The listing below must be repeated word for word, without its pictures.
┌─ Material provided
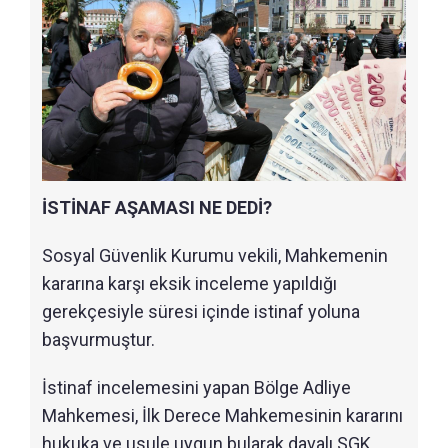
İSTİNAF AŞAMASI NE DEDİ?
Sosyal Güvenlik Kurumu vekili, Mahkemenin
kararına karşı eksik inceleme yapıldığı
gerekçesiyle süresi içinde istinaf yoluna
başvurmuştur.
İstinaf incelemesini yapan Bölge Adliye
Mahkemesi, İlk Derece Mahkemesinin kararını
hukuka ve usule uygun bularak davalı SGK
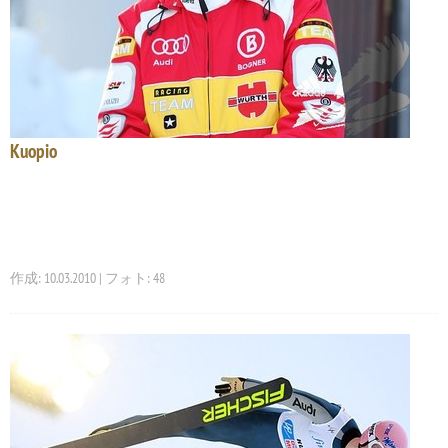
Kuopio
作成: 10.03.2010 | フォト: 48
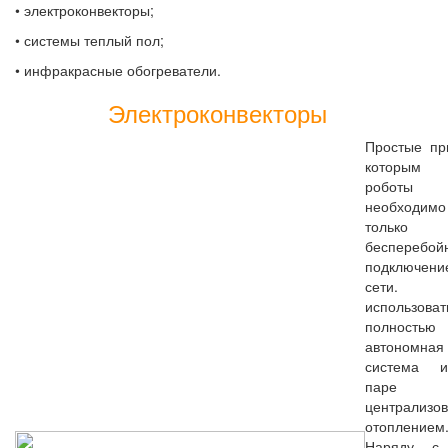
• электроконвекторы;
• системы теплый пол;
• инфракрасные обогреватели.
Электроконвекторы
Простые пр
которым
роботы
необходимо
только
бесперебой
подключе
сети. М
использоват
полностью
автономная
система 
пар
централизо
отоплением
Наряду с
└─
-- Solution below --
İSTİNAF AŞAMASI NE DEDİ?
Sosyal Güvenlik Kurumu vekili, Mahkemenin
kararına karşı eksik inceleme yapıldığı
gerekçesiyle süresi içinde istinaf yoluna
başvurmuştur.
İstinaf incelemesini yapan Bölge Adliye
Mahkemesi, İlk Derece Mahkemesinin kararını
hukuka ve usule uygun bularak davalı SGK
Kuopio
作成: 10.03.2010 | フォト: 48
• электроконвекторы;
• системы теплый пол;
• инфракрасные обогреватели.
Электроконвекторы
Простые пр
которым
роботы
необходимо
только
бесперебой
подключе
сети. М
использоват
полностью
автономная
система 
пар
централизо
отоплением
Наряду с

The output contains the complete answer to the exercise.